Choreographed Soft Morphologies: exploring new ways of ideating soft architecture through material elasticity
This research aims to contribute to the current field of architectural design by offering evidence of how a collaborative and embodied approach to soft architecture can inform a new physical-digital design process. Current design technologies (e.g. sensors, 3D scanners, procedural modelling software), together with the use of the body as a source for designing a space, offer new methods and tools for designing architecture (Hirschberg, Sayegh, Frühwirth and Zedlacher 2006). However, the potential for experiencing and digitally capturing a soft and elastic material interaction through the body as a dynamic system capable of informing soft architectural design has not yet been widely explored. By using the felt experience as a tool for design, we allow the material to express its qualities when activated by the body, revealing its form instead of it being imposed from outside (DeLanda 2015). Taking an embodied approach used in interaction design and fashion design (Loke and Robertson 2011; Wilde, Vallgårda, and Tomico 2017), this research proposes a hybrid method to explore a textile-body ontology as an entity that has the potential to design a space, along with the use of motion capture technology in an effort to re-connect the experiential (the body) with the architecture (the space).
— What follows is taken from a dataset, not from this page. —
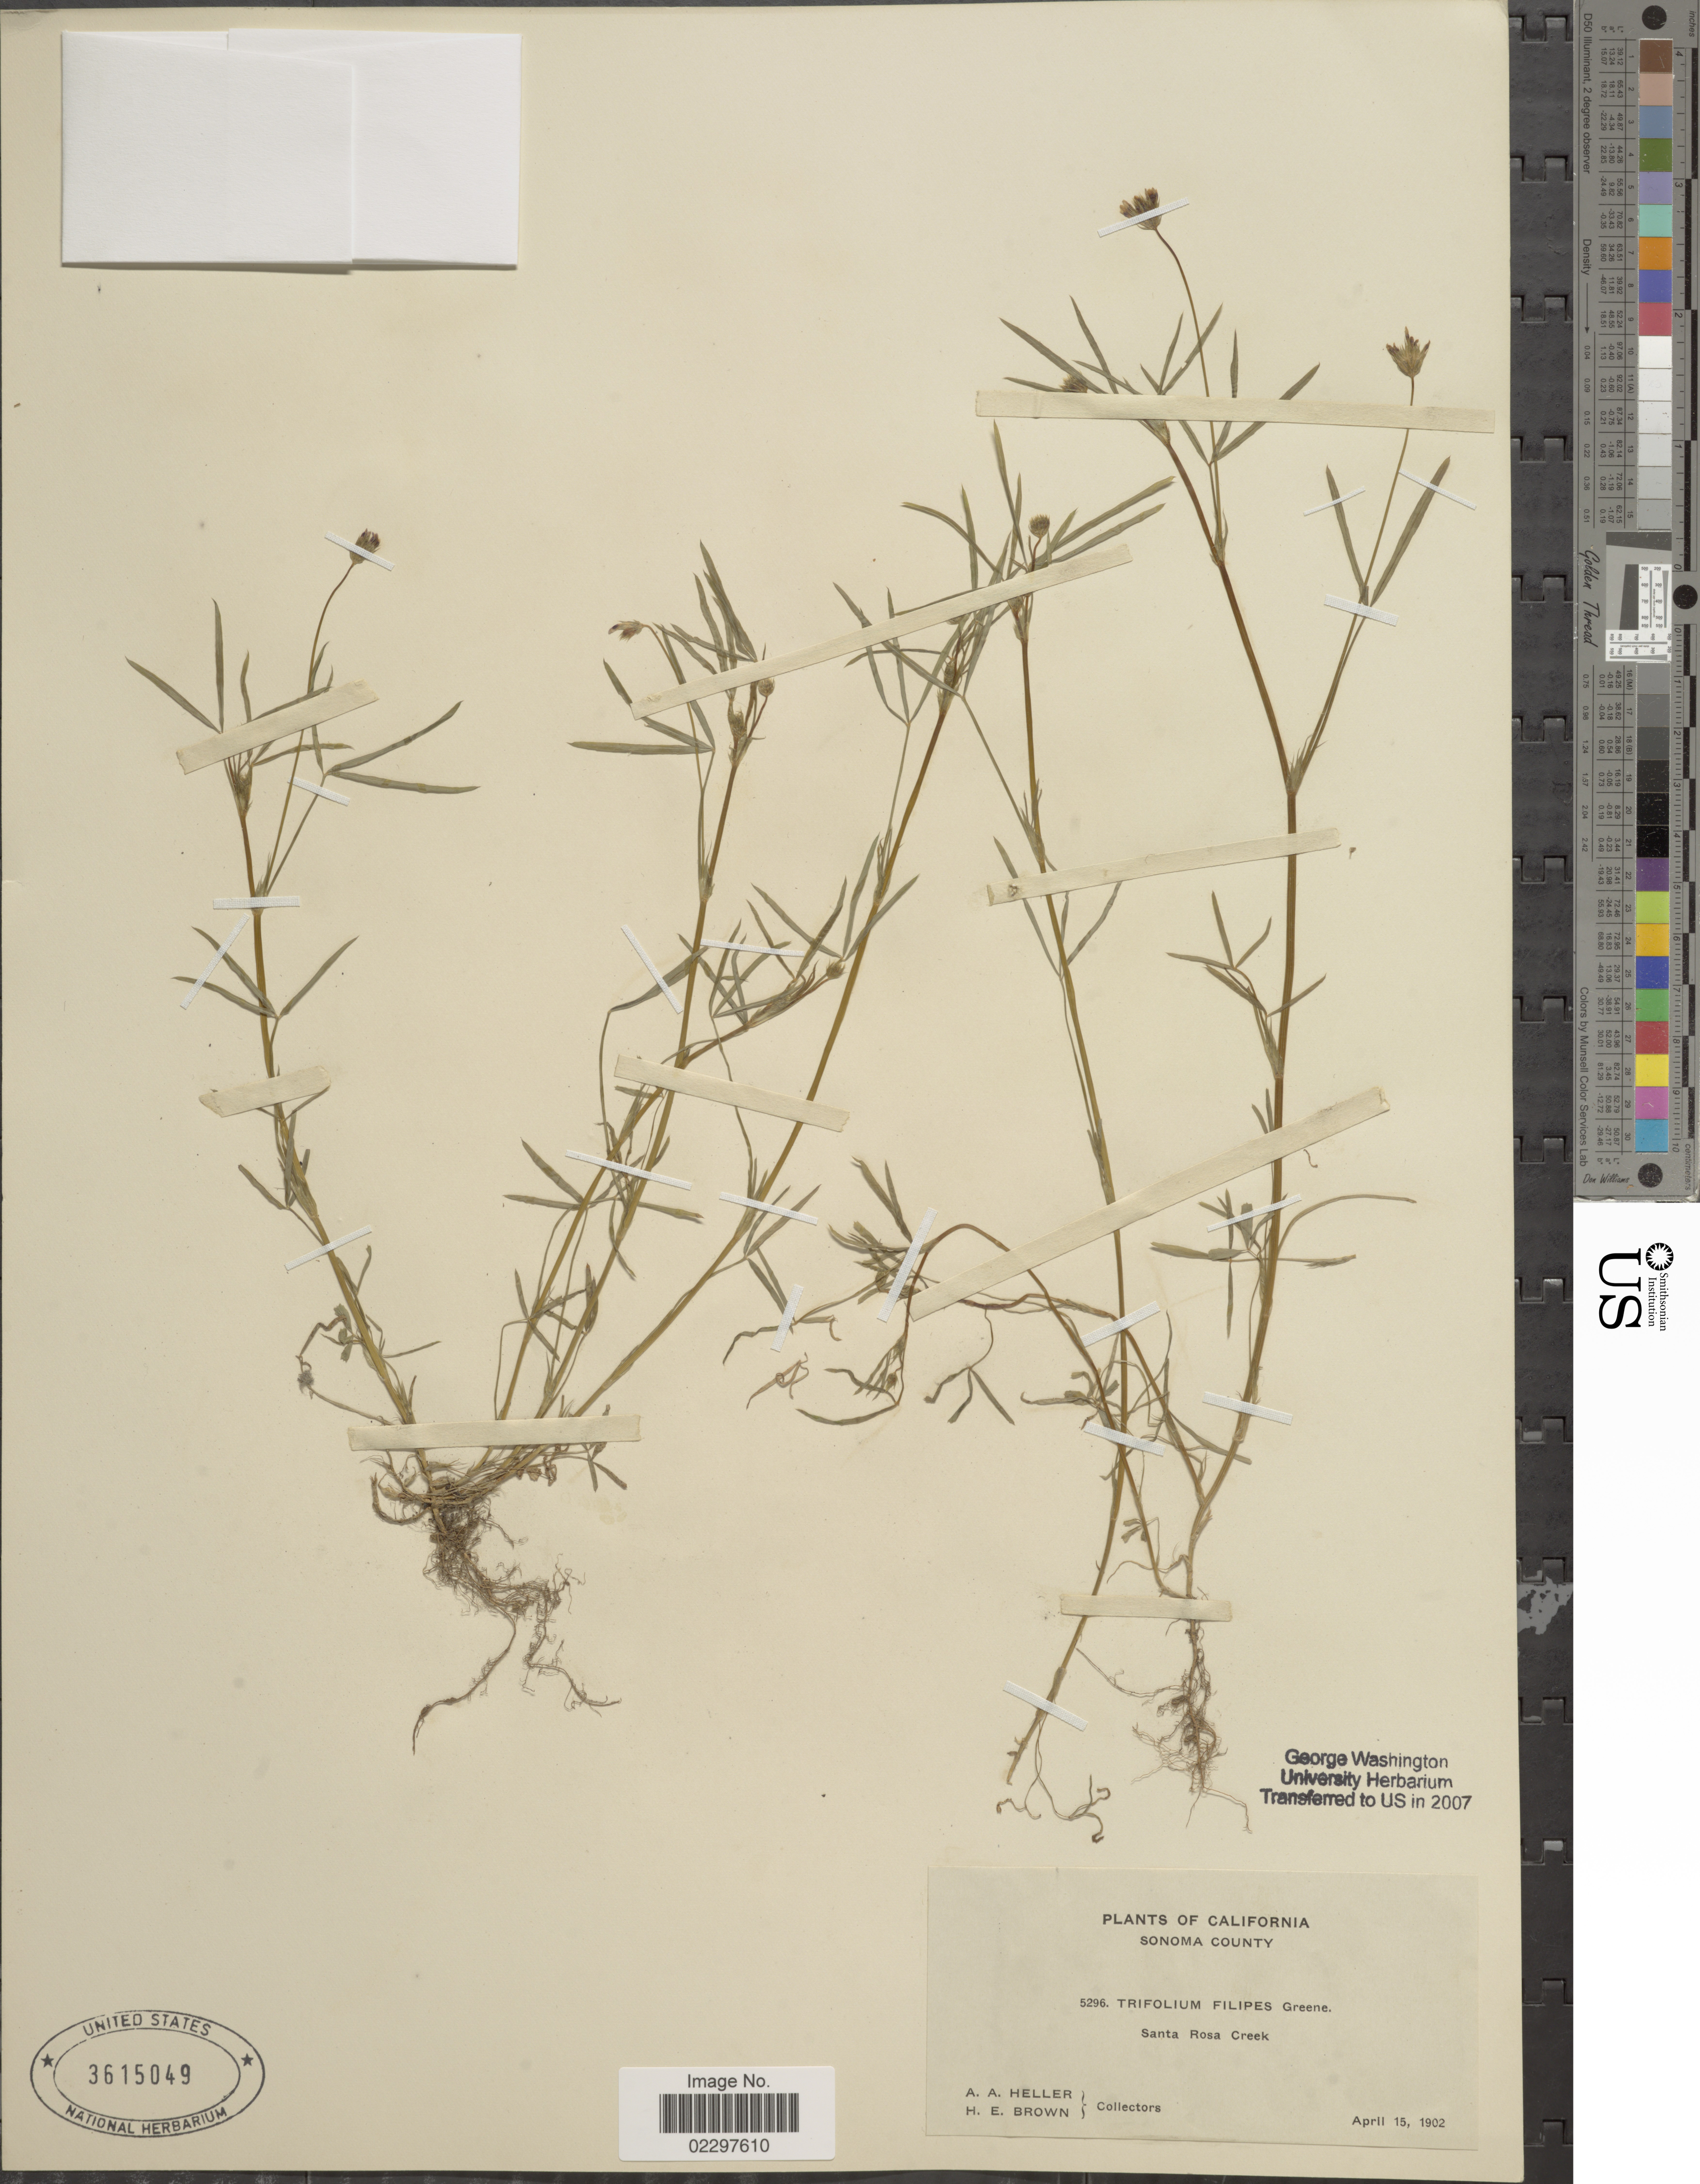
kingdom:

Through a custom-made interface, made of soft and hard materials, we explored the dynamic and spatial qualities of material elasticity through choreographed body movements. The interface acts as a deformable space that can be shaped by the body, producing a collection of form expressions, ranging from subtle surface modifications to more prominent deformations. Such form-giving processes were captured in real time by three Kinect sensors, offering a distinct digital raw material that can be conveniently manipulated and translated into architectural simulations, validating the method as a new way to inform soft architectural design processes.
The findings showed that: 1) the direct experience of collaboratively interacting with a soft and elastic interface allows the identification of the dynamic qualities of the material in relation to oneself and others, facilitating an immediate spatial meaning-making process; 2) exploring the design of a soft and elastic space through choreography and motion capture technology contributes to the creation of augmented relational scales across physical and digital realms, proposing a new hybrid design method; 3) the soft and elastic interface becomes a new entity when shaped by the body (textile-body ontology) giving the opportunity for a variety of formal expressions and offering a source of digital raw material for architectural design.